For years, we considered moving to a warmer climate but I always hesitated because I knew it would be really difficult. That all changed last December when my husband got a job offer in Texas and we decided to go for it.
The new job required him to move an entire month ahead of us (our six year-old son, one year-old daughter and me). His car pulled out of our driveway in Michigan just two days after Christmas.
I would’ve had an easier time living in a cage trying to domesticate a pack of wolves for an entire month. There were viruses, sleepless nights, iced-over driveways and cancelled school days. But no toys - - those were packed in boxes.
Before my husband left for Texas, I had been on a strict gluten-free, preservative-free, dairy-free diet. I looked like the Crypt-keeper, but I was feeling great. I had never eaten chocolate or drank coffee in the first place because they made me feel downright insane. And greasy foods never agreed with me either.
I was in good shape and everything was under control. Until it wasn’t.
It started with bad breakfast decisions. One morning, I ate a pound of bacon and drank a full cup of black coffee. The entire pound. Nothing else. No sides, no toast. I should’ve just eaten a catcher’s mitt.
Moving day finally came and I arrived at Detroit Metro airport with just a backpack and my children. Our backpack contained birth certificates and passports along with tiny trinkets, suckers and snacks. I was a little worried TSA was going to question a woman with 2 small kids and a backpack containing our entire identities. But that would make too much sense.

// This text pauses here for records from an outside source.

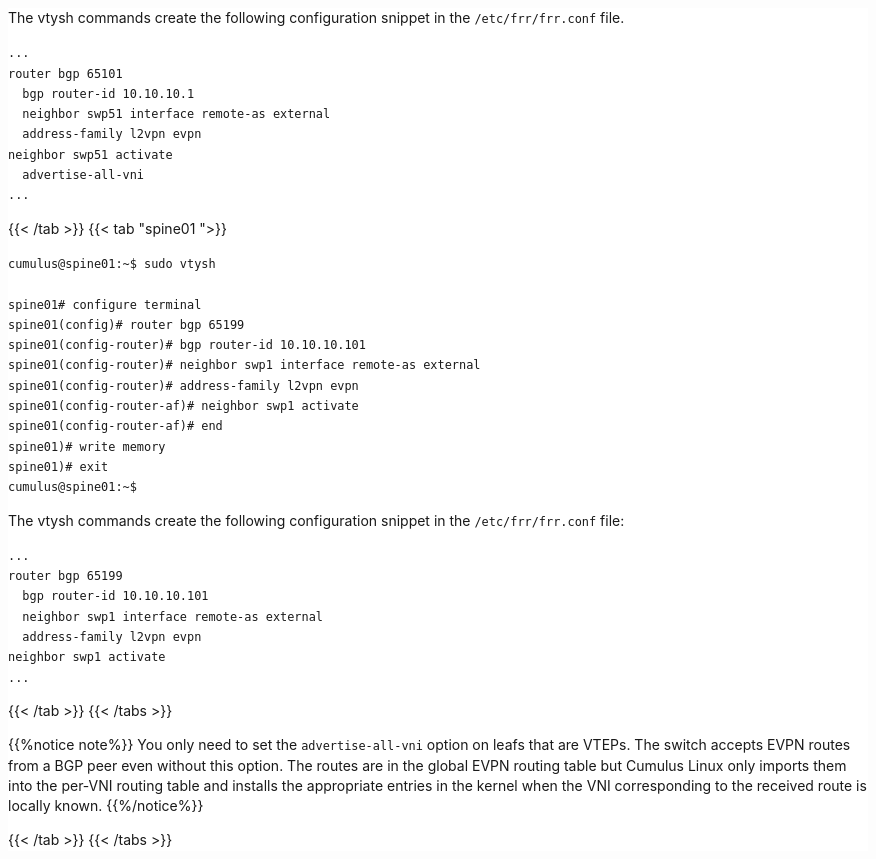 The vtysh commands create the following configuration snippet in the `/etc/frr/frr.conf` file.

```
...
router bgp 65101
  bgp router-id 10.10.10.1
  neighbor swp51 interface remote-as external
  address-family l2vpn evpn
neighbor swp51 activate
  advertise-all-vni
...
```

{{< /tab >}}
{{< tab "spine01 ">}}

```
cumulus@spine01:~$ sudo vtysh

spine01# configure terminal
spine01(config)# router bgp 65199
spine01(config-router)# bgp router-id 10.10.10.101
spine01(config-router)# neighbor swp1 interface remote-as external
spine01(config-router)# address-family l2vpn evpn
spine01(config-router-af)# neighbor swp1 activate
spine01(config-router-af)# end
spine01)# write memory
spine01)# exit
cumulus@spine01:~$
```

The vtysh commands create the following configuration snippet in the `/etc/frr/frr.conf` file:

```
...
router bgp 65199
  bgp router-id 10.10.10.101
  neighbor swp1 interface remote-as external
  address-family l2vpn evpn
neighbor swp1 activate
...
```

{{< /tab >}}
{{< /tabs >}}

{{%notice note%}}
You only need to set the `advertise-all-vni` option on leafs that are VTEPs. The switch accepts EVPN routes from a BGP peer even without this option. The routes are in the global EVPN routing table but Cumulus Linux only imports them into the per-VNI routing table and installs the appropriate entries in the kernel when the VNI corresponding to the received route is locally known.
{{%/notice%}}

{{< /tab >}}
{{< /tabs >}}
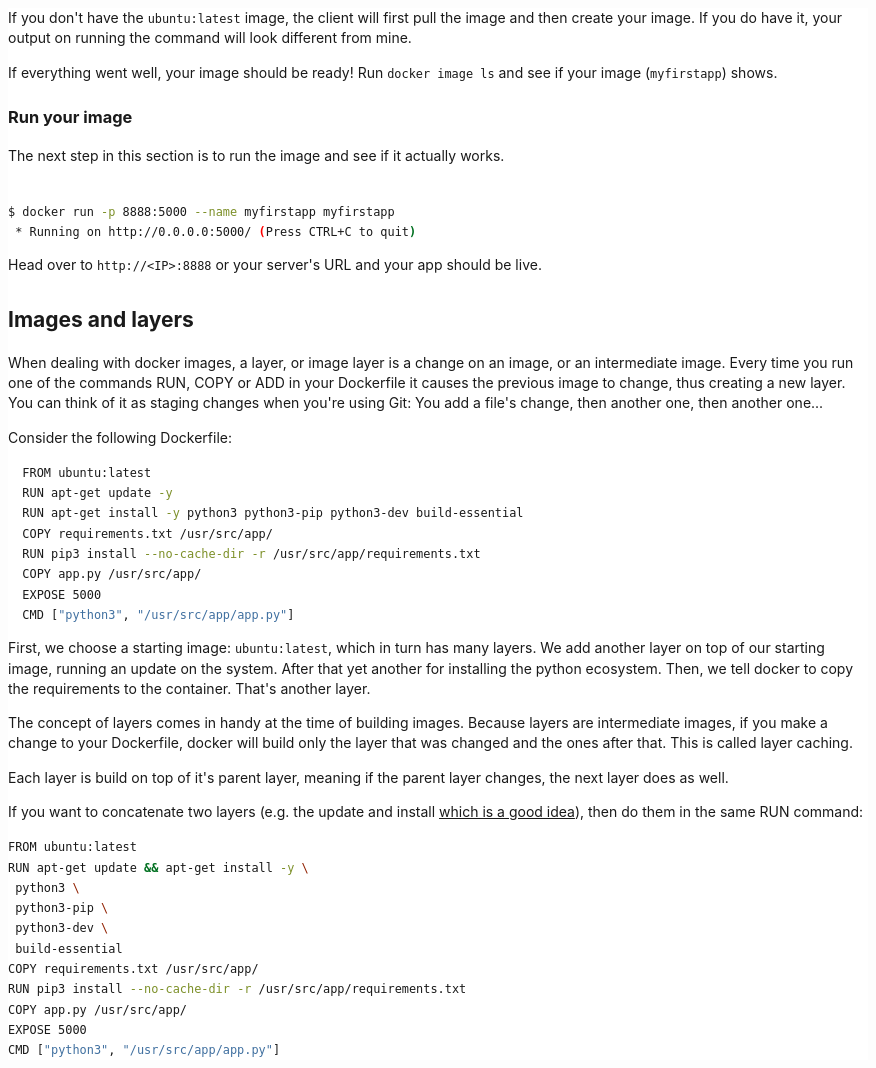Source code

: If you don't have the `ubuntu:latest` image, the client will first pull the image and then create your image. If you do have it, your output on running the command will look different from mine.

If everything went well, your image should be ready! Run `docker image ls` and see if your image (`myfirstapp`) shows.

### Run your image

The next step in this section is to run the image and see if it actually works.

```bash

$ docker run -p 8888:5000 --name myfirstapp myfirstapp
 * Running on http://0.0.0.0:5000/ (Press CTRL+C to quit)
```

Head over to `http://<IP>:8888` or your server's URL and your app should be live.

## Images and layers

When dealing with docker images, a layer, or image layer is a change on an image, or an intermediate image. Every time you run one of the commands RUN, COPY or ADD in your Dockerfile it causes the previous image to change, thus creating a new layer. You can think of it as staging changes when you're using Git: You add a file's change, then another one, then another one...

Consider the following Dockerfile:

```bash
  FROM ubuntu:latest
  RUN apt-get update -y
  RUN apt-get install -y python3 python3-pip python3-dev build-essential
  COPY requirements.txt /usr/src/app/
  RUN pip3 install --no-cache-dir -r /usr/src/app/requirements.txt
  COPY app.py /usr/src/app/
  EXPOSE 5000
  CMD ["python3", "/usr/src/app/app.py"]
```

First, we choose a starting image: `ubuntu:latest`, which in turn has many layers.
We add another layer on top of our starting image, running an update on the system. After that yet another for installing the python ecosystem.
Then, we tell docker to copy the requirements to the container. That's another layer.

The concept of layers comes in handy at the time of building images. Because layers are intermediate images, if you make a change to your Dockerfile, docker will build only the layer that was changed and the ones after that. This is called layer caching.

Each layer is build on top of it's parent layer, meaning if the parent layer changes, the next layer does as well.

If you want to concatenate two layers (e.g. the update and install [which is a good idea](https://docs.docker.com/engine/userguide/eng-image/dockerfile_best-practices/#run)), then do them in the same RUN command:

```bash
FROM ubuntu:latest
RUN apt-get update && apt-get install -y \
 python3 \
 python3-pip \
 python3-dev \
 build-essential
COPY requirements.txt /usr/src/app/
RUN pip3 install --no-cache-dir -r /usr/src/app/requirements.txt
COPY app.py /usr/src/app/
EXPOSE 5000
CMD ["python3", "/usr/src/app/app.py"]
```

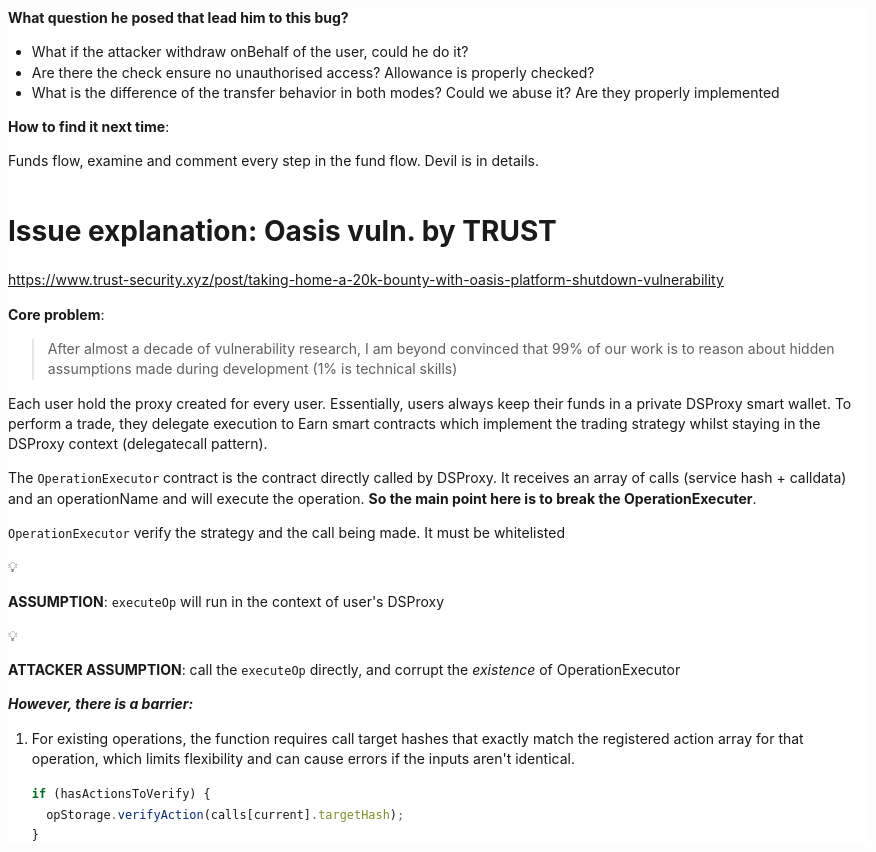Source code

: **What question he posed that lead him to this bug?**

- What if the attacker withdraw onBehalf of the user, could he do it?
- Are there the check ensure no unauthorised access? Allowance is properly checked?
- What is the difference of the transfer behavior in both modes? Could we abuse it? Are they properly implemented

**How to find it next time**:

Funds flow, examine and comment every step in the fund flow. Devil is in details.

# Issue explanation: Oasis vuln. by TRUST

https://www.trust-security.xyz/post/taking-home-a-20k-bounty-with-oasis-platform-shutdown-vulnerability

**Core problem**:

> After almost a decade of vulnerability research, I am beyond convinced that 99% of our work is to reason about hidden assumptions made during development (1% is technical skills)
> 

Each user hold the proxy created for every user. Essentially, users always keep their funds in a private DSProxy smart wallet. To perform a trade, they delegate execution to Earn smart contracts which implement the trading strategy whilst staying in the DSProxy context (delegatecall pattern).

The `OperationExecutor` contract is the contract directly called by DSProxy. It receives an array of calls (service hash + calldata) and an operationName and will execute the operation. **So the main point here is to break the OperationExecuter**.

`OperationExecutor` verify the strategy and the call being made. It must be whitelisted

<aside>
💡

**ASSUMPTION**: `executeOp` will run in the context of user's DSProxy

</aside>

<aside>
💡

**ATTACKER ASSUMPTION**: call the `executeOp` directly, and corrupt the *existence* of OperationExecutor

</aside>

***However, there is a barrier:***

1. For existing operations, the function requires call target hashes that exactly match the registered action array for that operation, which limits flexibility and can cause errors if the inputs aren't identical.
    
    ```jsx
    if (hasActionsToVerify) {
      opStorage.verifyAction(calls[current].targetHash);
    }
    ```
    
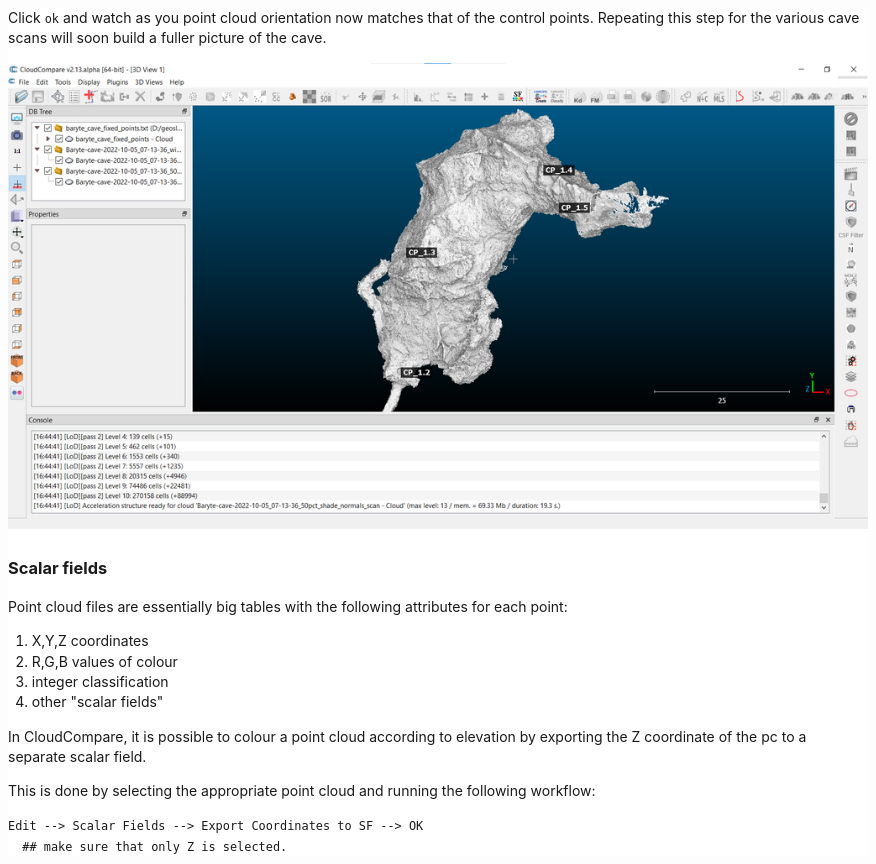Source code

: Click `ok` and watch as you point cloud orientation now matches that of the control points. Repeating this step for the various cave scans will soon build a fuller picture of the cave. 

 ![](img/CC_PLY_matching.png)


### Scalar fields 

Point cloud files are essentially big tables with the following attributes for each point: 

1. X,Y,Z coordinates
2. R,G,B values of colour
3. integer classification
4. other "scalar fields"

In CloudCompare, it is possible to colour a point cloud according to elevation by exporting the Z coordinate of the pc to a separate scalar field. 

This is done by selecting the appropriate point cloud and running the following workflow: 

```
Edit --> Scalar Fields --> Export Coordinates to SF --> OK 
  ## make sure that only Z is selected.
```
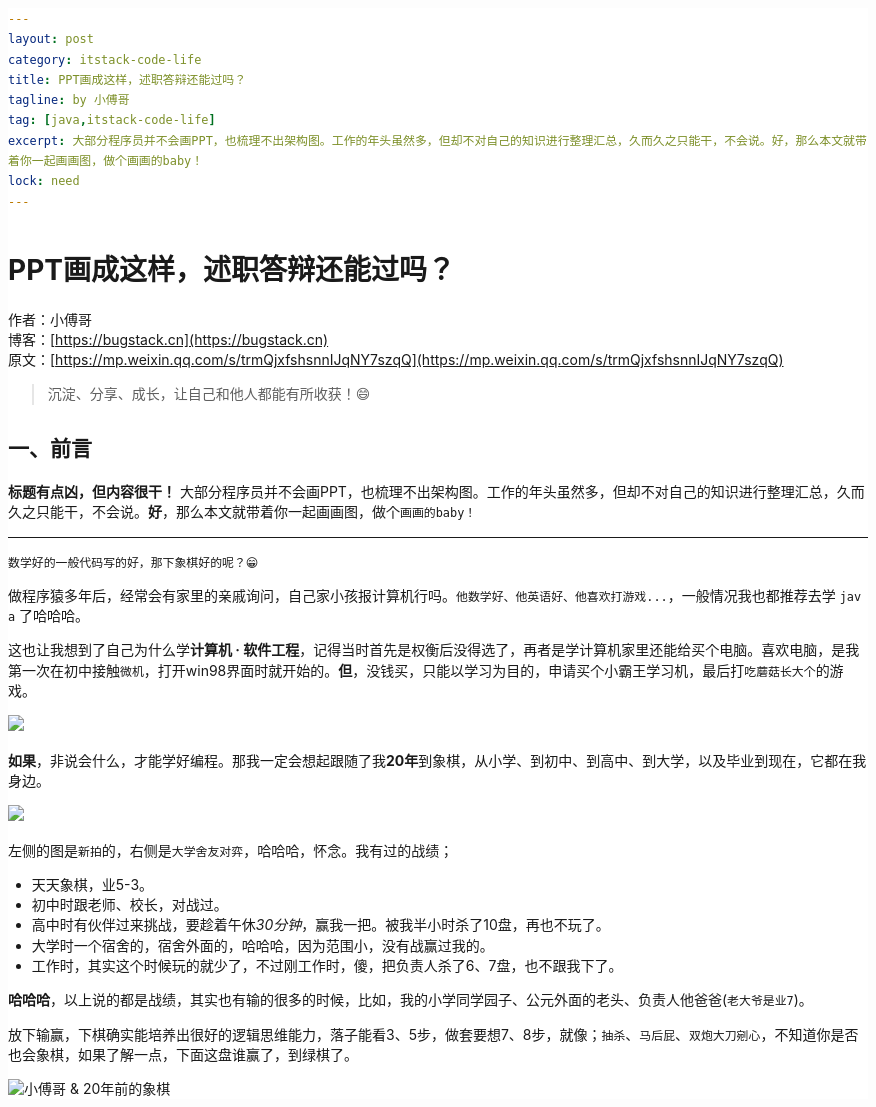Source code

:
 ```yaml
---
layout: post
category: itstack-code-life
title: PPT画成这样，述职答辩还能过吗？
tagline: by 小傅哥
tag: [java,itstack-code-life]
excerpt: 大部分程序员并不会画PPT，也梳理不出架构图。工作的年头虽然多，但却不对自己的知识进行整理汇总，久而久之只能干，不会说。好，那么本文就带着你一起画画图，做个画画的baby！
lock: need
---
```


# PPT画成这样，述职答辩还能过吗？

作者：小傅哥
<br/>博客：[https://bugstack.cn](https://bugstack.cn)
<br/>原文：[https://mp.weixin.qq.com/s/trmQjxfshsnnIJqNY7szqQ](https://mp.weixin.qq.com/s/trmQjxfshsnnIJqNY7szqQ)

> 沉淀、分享、成长，让自己和他人都能有所收获！😄

## 一、前言

**标题有点凶，但内容很干！** 大部分程序员并不会画PPT，也梳理不出架构图。工作的年头虽然多，但却不对自己的知识进行整理汇总，久而久之只能干，不会说。**好**，那么本文就带着你一起画画图，做个`画画的baby！`

***

`数学好的一般代码写的好，那下象棋好的呢？😁`

做程序猿多年后，经常会有家里的亲戚询问，自己家小孩报计算机行吗。`他数学好、他英语好、他喜欢打游戏...`，一般情况我也都推荐去学 `java` 了哈哈哈。

这也让我想到了自己为什么学**计算机 · 软件工程**，记得当时首先是权衡后没得选了，再者是学计算机家里还能给买个电脑。喜欢电脑，是我第一次在初中接触`微机`，打开win98界面时就开始的。**但**，没钱买，只能以学习为目的，申请买个小霸王学习机，最后打`吃蘑菇长大个`的游戏。

![](https://bugstack.cn/assets/images/2020/interview/interview-all-3-01.png)

**如果**，非说会什么，才能学好编程。那我一定会想起跟随了我**20年**到象棋，从小学、到初中、到高中、到大学，以及毕业到现在，它都在我身边。

![](https://bugstack.cn/assets/images/2020/interview/interview-all-3-04.png)

左侧的图是`新拍`的，右侧是`大学舍友对弈`，哈哈哈，怀念。我有过的战绩；
- 天天象棋，业5-3。
- 初中时跟老师、校长，对战过。
- 高中时有伙伴过来挑战，要趁着午休*30分钟*，赢我一把。被我半小时杀了10盘，再也不玩了。
- 大学时一个宿舍的，宿舍外面的，哈哈哈，因为范围小，没有战赢过我的。
- 工作时，其实这个时候玩的就少了，不过刚工作时，傻，把负责人杀了6、7盘，也不跟我下了。

**哈哈哈**，以上说的都是战绩，其实也有输的很多的时候，比如，我的小学同学园子、公元外面的老头、负责人他爸爸(`老大爷是业7`)。

放下输赢，下棋确实能培养出很好的逻辑思维能力，落子能看3、5步，做套要想7、8步，就像；`抽杀`、`马后屁`、`双炮大刀剜心`，不知道你是否也会象棋，如果了解一点，下面这盘谁赢了，到绿棋了。

![小傅哥 & 20年前的象棋](https://bugstack.cn/assets/images/2020/interview/interview-all-3-05.png)
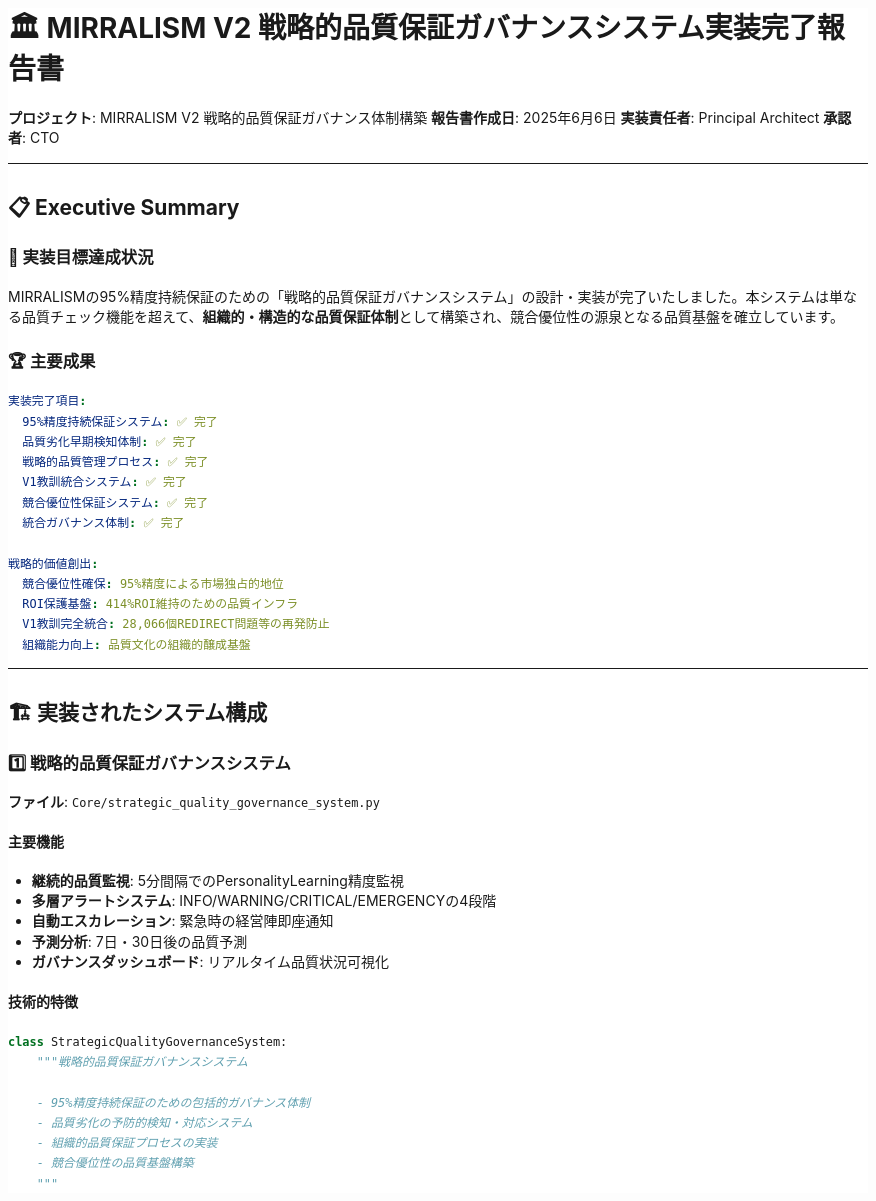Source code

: # 🏛️ MIRRALISM V2 戦略的品質保証ガバナンスシステム実装完了報告書

**プロジェクト**: MIRRALISM V2 戦略的品質保証ガバナンス体制構築
**報告書作成日**: 2025年6月6日
**実装責任者**: Principal Architect
**承認者**: CTO

---

## 📋 Executive Summary

### 🎯 実装目標達成状況

MIRRALISMの95%精度持続保証のための「戦略的品質保証ガバナンスシステム」の設計・実装が完了いたしました。本システムは単なる品質チェック機能を超えて、**組織的・構造的な品質保証体制**として構築され、競合優位性の源泉となる品質基盤を確立しています。

### 🏆 主要成果

```yaml
実装完了項目:
  95%精度持続保証システム: ✅ 完了
  品質劣化早期検知体制: ✅ 完了
  戦略的品質管理プロセス: ✅ 完了
  V1教訓統合システム: ✅ 完了
  競合優位性保証システム: ✅ 完了
  統合ガバナンス体制: ✅ 完了

戦略的価値創出:
  競合優位性確保: 95%精度による市場独占的地位
  ROI保護基盤: 414%ROI維持のための品質インフラ
  V1教訓完全統合: 28,066個REDIRECT問題等の再発防止
  組織能力向上: 品質文化の組織的醸成基盤
```

---

## 🏗️ 実装されたシステム構成

### 1️⃣ 戦略的品質保証ガバナンスシステム
**ファイル**: `Core/strategic_quality_governance_system.py`

#### 主要機能
- **継続的品質監視**: 5分間隔でのPersonalityLearning精度監視
- **多層アラートシステム**: INFO/WARNING/CRITICAL/EMERGENCYの4段階
- **自動エスカレーション**: 緊急時の経営陣即座通知
- **予測分析**: 7日・30日後の品質予測
- **ガバナンスダッシュボード**: リアルタイム品質状況可視化

#### 技術的特徴
```python
class StrategicQualityGovernanceSystem:
    """戦略的品質保証ガバナンスシステム
    
    - 95%精度持続保証のための包括的ガバナンス体制
    - 品質劣化の予防的検知・対応システム
    - 組織的品質保証プロセスの実装
    - 競合優位性の品質基盤構築
    """
```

Safely across the TSA threshold, the 3 of us settled into our two airplane seats. As the plane was taking off, I glanced across the aisle and saw a nun in full habit. On cue, she closed her eyes, made the sign of the cross and kissed her religious medal. Wait for it… then she began mouthing a prayer.
At that point, I thought Samuel L. Jackson was going to yell out “there’s m-f’in snakes on this m-f’in plane!”
Did I mention that my one year-old daughter doesn’t sit still? EVER? I sweated my way through that flight, pulling tricks out of the backpack like an amateur magician. I could make a quarter disappear...I could make an oragami bird out of a candy wrapper...I could get a sucker out of my own hair.
The nun’s prayers must’ve been answered because the longest flight of my life was about to land. I had kept my daughter under control and I was feeling victorious. Her little feet dangled off the side of my lap while the plane descended.
Then I heard it. “KHHHT! Ma’am, keep the baby on your lap.” I looked straight up the aisle to see a sour-faced stewardess holding the microphone and looking right back at me. Really? Realllly?! Clearly, she never was a bored one year-old. She was probably born wearing tiny black pumps, an infant skirt-suit and a tidy French twist.
Anyway… Hurray, we made it to Texas! The sun was shining and we were all happy to see my husband. But, it wasn’t all wine and roses. The next few weeks were spent in a hotel because a pipe burst in our new house.
Up to this point, the only fast food my kids had ever eaten were pancakes from McDonald’s a couple of times. That changed quickly. I knew it was getting bad when my son opened his car door and a Wendy’s wrapper flew out.
I used to think fast food was the devil. Now, I realize Ronald McDonald is out there on the front lines saving the lives of desperate parents every day. That freaky clown is a damn American hero.
It’s funny how a little pressure can bring out weaknesses you didn’t even know existed. I have always been pretty good in an emergency situation but this time I found myself saying things like, “I don’t have time for feelings!” And, “My eyeballs are going to shoot out of my head.” (These are actual quotes.)
In fact, for the majority of the move, I looked like Doc from Back to the Future. Poppy eyes and frizzy hair, all hopped up on my new coffee habit. But I wouldn’t trade the experience for anything. In my mind, the only thing worse than dying is dying with regrets. And the only thing worse than moving is moving with kids.